La terza prova di studio è, generalmente, quella decisiva, che deve determinare le prospettive di una formazione. L’esordio dei nostri fu una piacevole sorpresa con soluzioni che lo accostavano ad altri gruppi che fecero della rinascita del folk-rock il marchio cardine della propria musica quali Mumford & Sons, Fleet Foxes, Decemberists, Lumineers e Fanfarlo.
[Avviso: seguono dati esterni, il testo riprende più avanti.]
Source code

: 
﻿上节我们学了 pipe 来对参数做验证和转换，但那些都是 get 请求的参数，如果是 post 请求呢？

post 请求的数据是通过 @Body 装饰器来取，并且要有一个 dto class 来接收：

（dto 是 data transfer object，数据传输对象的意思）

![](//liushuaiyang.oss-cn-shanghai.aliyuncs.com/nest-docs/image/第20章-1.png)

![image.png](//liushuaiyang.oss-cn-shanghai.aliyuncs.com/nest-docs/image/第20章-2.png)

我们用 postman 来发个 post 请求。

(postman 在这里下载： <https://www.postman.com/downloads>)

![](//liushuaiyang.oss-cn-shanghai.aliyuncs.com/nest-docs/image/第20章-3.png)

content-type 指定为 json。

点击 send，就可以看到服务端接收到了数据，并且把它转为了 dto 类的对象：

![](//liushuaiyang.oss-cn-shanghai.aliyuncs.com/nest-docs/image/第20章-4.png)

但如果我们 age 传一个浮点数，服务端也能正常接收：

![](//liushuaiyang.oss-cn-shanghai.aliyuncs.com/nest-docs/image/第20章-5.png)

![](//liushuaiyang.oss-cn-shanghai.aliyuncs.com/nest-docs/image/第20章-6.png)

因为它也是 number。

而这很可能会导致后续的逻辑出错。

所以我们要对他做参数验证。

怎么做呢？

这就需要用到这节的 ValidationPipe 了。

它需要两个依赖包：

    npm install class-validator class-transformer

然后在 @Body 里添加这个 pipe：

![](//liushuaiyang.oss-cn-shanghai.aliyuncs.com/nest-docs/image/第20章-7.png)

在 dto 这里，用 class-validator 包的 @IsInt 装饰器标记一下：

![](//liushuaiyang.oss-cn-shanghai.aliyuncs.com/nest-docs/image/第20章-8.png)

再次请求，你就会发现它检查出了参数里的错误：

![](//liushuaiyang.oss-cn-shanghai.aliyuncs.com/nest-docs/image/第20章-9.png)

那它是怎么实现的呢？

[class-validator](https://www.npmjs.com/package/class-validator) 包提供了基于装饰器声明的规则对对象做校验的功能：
Già il precedente album “Beneath The Skin” aveva imboccato il versante discendente forse per voler seguire le orme di gruppi con airplay radiofonico quali i Coldplay, mettendo da parte ogni anelito indie-rock (peraltro, nel loro caso, sempre declinato in chiave estremamente mainstream) e votarsi così al peggior easy listening.
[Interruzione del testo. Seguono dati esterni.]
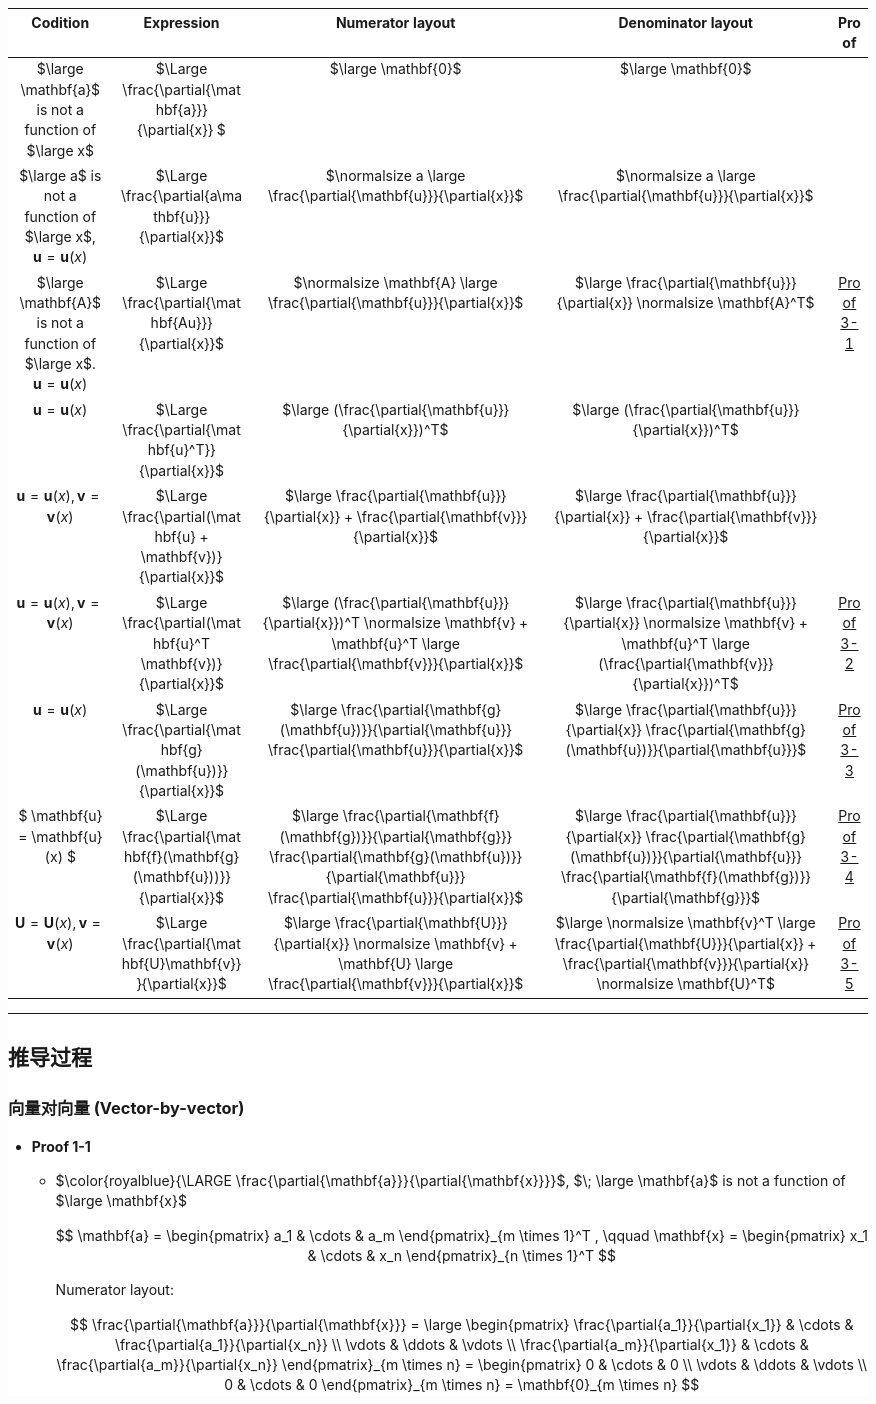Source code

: | Codition | Expression | Numerator layout | Denominator layout | Proof |
| :---: | :---: | :---: | :---: | :---: |
| $\large \mathbf{a}$ is not a function of $\large x$ | $\Large \frac{\partial{\mathbf{a}}}{\partial{x}} $ | $\large \mathbf{0}$ | $\large \mathbf{0}$ |  | 
| $\large a$ is not a function of $\large x$, <br> $\mathbf{u} = \mathbf{u}(x)$ | $\Large \frac{\partial{a\mathbf{u}}}{\partial{x}}$ | $\normalsize a \large \frac{\partial{\mathbf{u}}}{\partial{x}}$ | $\normalsize a \large \frac{\partial{\mathbf{u}}}{\partial{x}}$ |  | 
| $\large \mathbf{A}$ is not a function of $\large x$. <br> $\mathbf{u} = \mathbf{u}(x)$ | $\Large \frac{\partial{\mathbf{Au}}}{\partial{x}}$ | $\normalsize \mathbf{A} \large \frac{\partial{\mathbf{u}}}{\partial{x}}$ | $\large \frac{\partial{\mathbf{u}}}{\partial{x}} \normalsize \mathbf{A}^T$ | [Proof 3-1](#3-1) | 
| $\mathbf{u} = \mathbf{u}(x)$ | $\Large \frac{\partial{\mathbf{u}^T}}{\partial{x}}$ | $\large (\frac{\partial{\mathbf{u}}}{\partial{x}})^T$ | $\large (\frac{\partial{\mathbf{u}}}{\partial{x}})^T$ | | 
| $\mathbf{u} = \mathbf{u}(x), \mathbf{v} = \mathbf{v}(x)$ | $\Large \frac{\partial(\mathbf{u} + \mathbf{v})}{\partial{x}}$ | $\large \frac{\partial{\mathbf{u}}}{\partial{x}} + \frac{\partial{\mathbf{v}}}{\partial{x}}$ | $\large \frac{\partial{\mathbf{u}}}{\partial{x}} + \frac{\partial{\mathbf{v}}}{\partial{x}}$ |  |  
| $\mathbf{u} = \mathbf{u}(x), \mathbf{v} = \mathbf{v}(x)$ | $\Large \frac{\partial(\mathbf{u}^T \mathbf{v})}{\partial{x}}$ | $\large (\frac{\partial{\mathbf{u}}}{\partial{x}})^T  \normalsize \mathbf{v} + \mathbf{u}^T \large \frac{\partial{\mathbf{v}}}{\partial{x}}$ | $\large \frac{\partial{\mathbf{u}}}{\partial{x}} \normalsize \mathbf{v} + \mathbf{u}^T \large (\frac{\partial{\mathbf{v}}}{\partial{x}})^T$ | [Proof 3-2](#3-2) | 
| $\mathbf{u} = \mathbf{u}(x)$ | $\Large \frac{\partial{\mathbf{g}(\mathbf{u})}}{\partial{x}}$ | $\large \frac{\partial{\mathbf{g}(\mathbf{u})}}{\partial{\mathbf{u}}} \frac{\partial{\mathbf{u}}}{\partial{x}}$ | $\large \frac{\partial{\mathbf{u}}}{\partial{x}} \frac{\partial{\mathbf{g}(\mathbf{u})}}{\partial{\mathbf{u}}}$ | [Proof 3-3](#3-3) | 
| $ \mathbf{u} = \mathbf{u}(x) $ | $\Large \frac{\partial{\mathbf{f}(\mathbf{g}(\mathbf{u}))}}{\partial{x}}$ | $\large \frac{\partial{\mathbf{f}(\mathbf{g})}}{\partial{\mathbf{g}}} \frac{\partial{\mathbf{g}(\mathbf{u})}}{\partial{\mathbf{u}}} \frac{\partial{\mathbf{u}}}{\partial{x}}$ | $\large \frac{\partial{\mathbf{u}}}{\partial{x}} \frac{\partial{\mathbf{g}(\mathbf{u})}}{\partial{\mathbf{u}}} \frac{\partial{\mathbf{f}(\mathbf{g})}}{\partial{\mathbf{g}}}$ | [Proof 3-4](#3-4) | 
| $\mathbf{U} = \mathbf{U}(x), \mathbf{v} = \mathbf{v}(x)$ | $\Large \frac{\partial{\mathbf{U}\mathbf{v}}}{\partial{x}}$ | $\large \frac{\partial{\mathbf{U}}}{\partial{x}} \normalsize \mathbf{v} + \mathbf{U} \large \frac{\partial{\mathbf{v}}}{\partial{x}}$ | $\large \normalsize \mathbf{v}^T \large \frac{\partial{\mathbf{U}}}{\partial{x}} + \frac{\partial{\mathbf{v}}}{\partial{x}} \normalsize \mathbf{U}^T$ | [Proof 3-5](#3-5) | 

---

## 推导过程
### 向量对向量 (Vector-by-vector)

<div id="1-1"></div>

- **Proof 1-1** 
  - $\color{royalblue}{\LARGE \frac{\partial{\mathbf{a}}}{\partial{\mathbf{x}}}}$, $\; \large \mathbf{a}$ is not a function of $\large \mathbf{x}$
  
    $$
    \mathbf{a} =
    \begin{pmatrix}
        a_1 & \cdots & a_m
    \end{pmatrix}_{m \times 1}^T
    , \qquad
    \mathbf{x} = 
    \begin{pmatrix}
        x_1 & \cdots & x_n
    \end{pmatrix}_{n \times 1}^T
    $$

    Numerator layout:

    $$
    \frac{\partial{\mathbf{a}}}{\partial{\mathbf{x}}} =
    \large
    \begin{pmatrix}
        \frac{\partial{a_1}}{\partial{x_1}} & \cdots & \frac{\partial{a_1}}{\partial{x_n}} \\
        \vdots & \ddots & \vdots \\
        \frac{\partial{a_m}}{\partial{x_1}} & \cdots & \frac{\partial{a_m}}{\partial{x_n}}
    \end{pmatrix}_{m \times n} =
    \begin{pmatrix}
        0 & \cdots & 0 \\
        \vdots & \ddots & \vdots \\
        0 & \cdots & 0
    \end{pmatrix}_{m \times n} =
    \mathbf{0}_{m \times n}
    $$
Sono trascorsi quattro anni e il collettivo di Reykjavík dà alle stampe il nuovo lavoro dal titolo “Fever dream”. Un periodo d’attesa piuttosto lungo, in cui la band si è presa tutto il tempo necessario per pensare a come collocarsi nel music business. L’apertura è affidata a “Alligator” perfetto singolo guida, molto epico che ricorda certe cose degli Arcade Fire, mentre il resto del lavoro non è più in quella terra di confine tra folk e pop come fu il pezzo “Little talks”. I fiati sono spariti e con loro quella cifra stilistica che li contraddistingueva.
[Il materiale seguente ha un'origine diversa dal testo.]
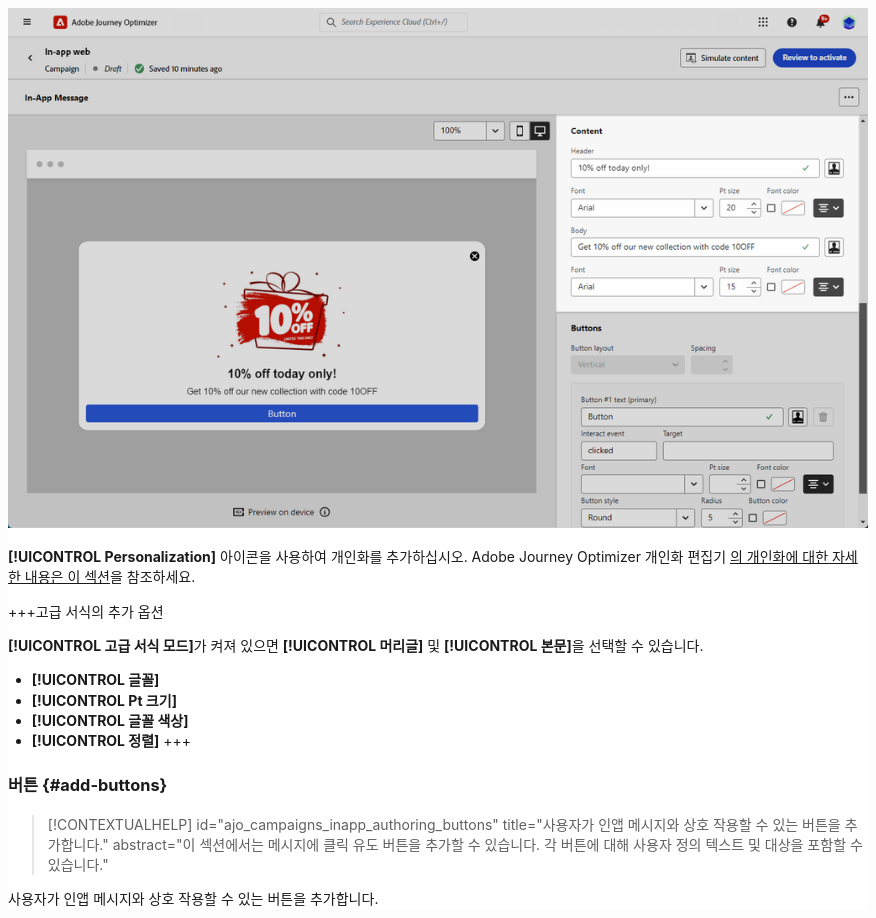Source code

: ![](assets/in_app_web_design_4.png)

**[!UICONTROL Personalization]** 아이콘을 사용하여 개인화를 추가하십시오. Adobe Journey Optimizer 개인화 편집기 [의 개인화에 대한 자세한 내용은 이 섹션](../personalization/personalize.md)을 참조하세요.

+++고급 서식의 추가 옵션

**[!UICONTROL 고급 서식 모드]**&#x200B;가 켜져 있으면 **[!UICONTROL 머리글]** 및 **[!UICONTROL 본문]**&#x200B;을 선택할 수 있습니다.

* **[!UICONTROL 글꼴]**
* **[!UICONTROL Pt 크기]**
* **[!UICONTROL 글꼴 색상]**
* **[!UICONTROL 정렬]**
+++

### 버튼 {#add-buttons}

>[!CONTEXTUALHELP]
>id="ajo_campaigns_inapp_authoring_buttons"
>title="사용자가 인앱 메시지와 상호 작용할 수 있는 버튼을 추가합니다."
>abstract="이 섹션에서는 메시지에 클릭 유도 버튼을 추가할 수 있습니다. 각 버튼에 대해 사용자 정의 텍스트 및 대상을 포함할 수 있습니다."

사용자가 인앱 메시지와 상호 작용할 수 있는 버튼을 추가합니다.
Nanna Bryndís Hilmarsdóttir – qui anche produttrice al fianco di Rich Costey (Vampire Weekend, Cvrches) – e Ragnar þórhallsson hanno composto una serie di potenziali singoli costruiti ad arte per intensi passaggi radiofonici. A volte il giochino riesce, come nella sopraccitata “Alligator”, altre volte mostra la corda come in “Stuck in gravity” che anche dopo ripetuti ascolti fatica ad essere ricordata. La ricerca continua di un suono moderno e iperprodotto non riesce a liberare le melodie oppure nasconde pecche in fase di scrittura. Il meglio risiede in “Vulture Vulture”, il cui ritornello catchy se non altro porta a casa la sufficienza, e “Wars”, discreta composizione dai vaghi richiami neworderiani; così come dai toni parecchio 80s risulta essere “Wild Roses”; e c’è poi “Waiting For The Snow”, che si configura come un curioso esperimento dagli echi quasi ambient.
Un album transitorio, che forse avrà successo nel mainstream, ma che lascia dubbi sul futuro della formazione!!!